▶ **Work instruction**
What you return must match the entries exactly, except that the pictures are gone.

▶ **Available data**
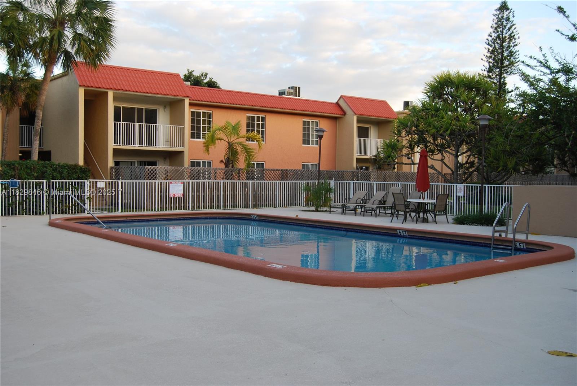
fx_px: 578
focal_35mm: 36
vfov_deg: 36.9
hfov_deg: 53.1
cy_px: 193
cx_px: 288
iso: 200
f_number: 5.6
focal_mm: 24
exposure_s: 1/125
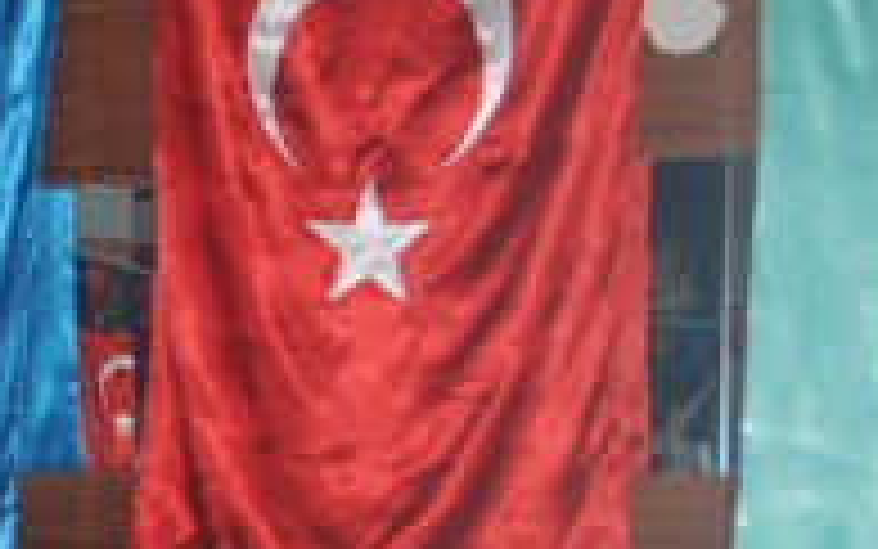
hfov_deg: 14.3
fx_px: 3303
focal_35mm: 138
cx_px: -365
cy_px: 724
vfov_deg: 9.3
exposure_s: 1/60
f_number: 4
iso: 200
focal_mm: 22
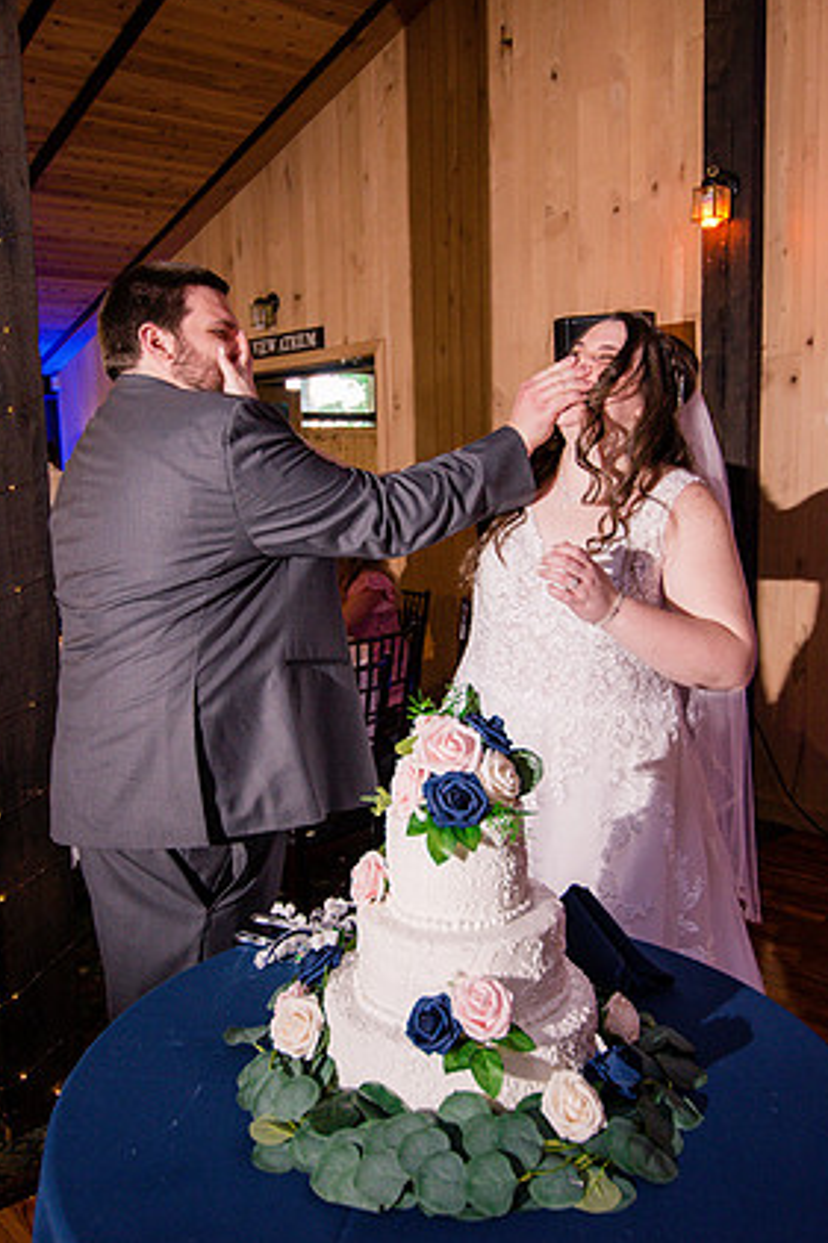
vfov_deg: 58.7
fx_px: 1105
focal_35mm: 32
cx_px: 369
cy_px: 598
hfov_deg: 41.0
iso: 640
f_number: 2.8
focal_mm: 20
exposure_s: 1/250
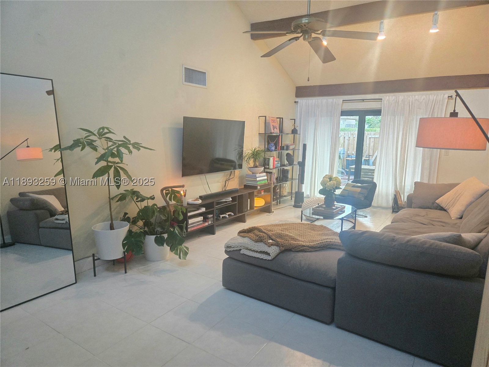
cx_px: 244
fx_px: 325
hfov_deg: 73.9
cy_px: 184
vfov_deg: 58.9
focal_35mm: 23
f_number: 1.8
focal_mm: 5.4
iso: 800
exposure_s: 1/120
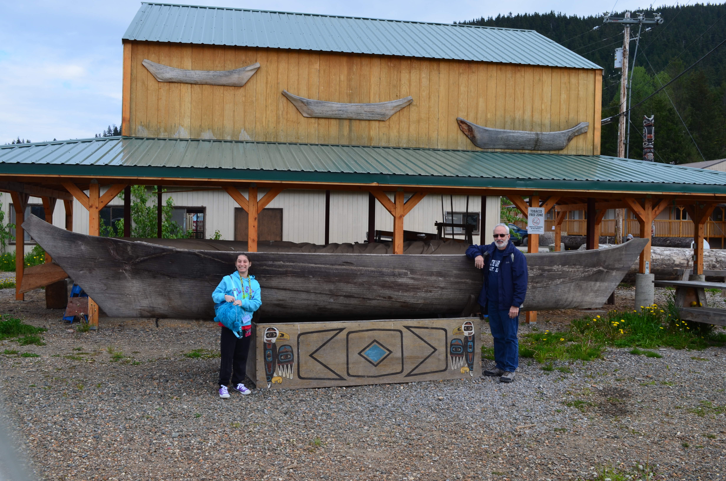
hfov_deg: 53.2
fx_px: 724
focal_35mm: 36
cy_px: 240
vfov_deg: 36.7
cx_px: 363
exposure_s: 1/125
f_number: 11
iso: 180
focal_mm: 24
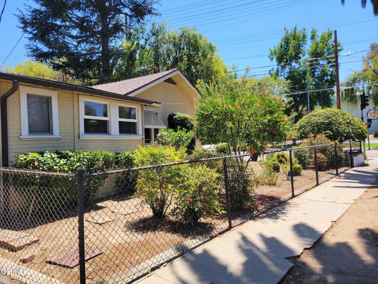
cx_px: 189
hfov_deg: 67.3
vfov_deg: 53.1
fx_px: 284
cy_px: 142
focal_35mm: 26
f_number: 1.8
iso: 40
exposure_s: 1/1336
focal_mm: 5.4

▶ **Response to this exercise**
fx_px: 578
focal_35mm: 36
vfov_deg: 36.9
hfov_deg: 53.1
cy_px: 193
cx_px: 288
iso: 200
f_number: 5.6
focal_mm: 24
exposure_s: 1/125
hfov_deg: 14.3
fx_px: 3303
focal_35mm: 138
cx_px: -365
cy_px: 724
vfov_deg: 9.3
exposure_s: 1/60
f_number: 4
iso: 200
focal_mm: 22
vfov_deg: 58.7
fx_px: 1105
focal_35mm: 32
cx_px: 369
cy_px: 598
hfov_deg: 41.0
iso: 640
f_number: 2.8
focal_mm: 20
exposure_s: 1/250
cx_px: 244
fx_px: 325
hfov_deg: 73.9
cy_px: 184
vfov_deg: 58.9
focal_35mm: 23
f_number: 1.8
focal_mm: 5.4
iso: 800
exposure_s: 1/120
hfov_deg: 53.2
fx_px: 724
focal_35mm: 36
cy_px: 240
vfov_deg: 36.7
cx_px: 363
exposure_s: 1/125
f_number: 11
iso: 180
focal_mm: 24
cx_px: 189
hfov_deg: 67.3
vfov_deg: 53.1
fx_px: 284
cy_px: 142
focal_35mm: 26
f_number: 1.8
iso: 40
exposure_s: 1/1336
focal_mm: 5.4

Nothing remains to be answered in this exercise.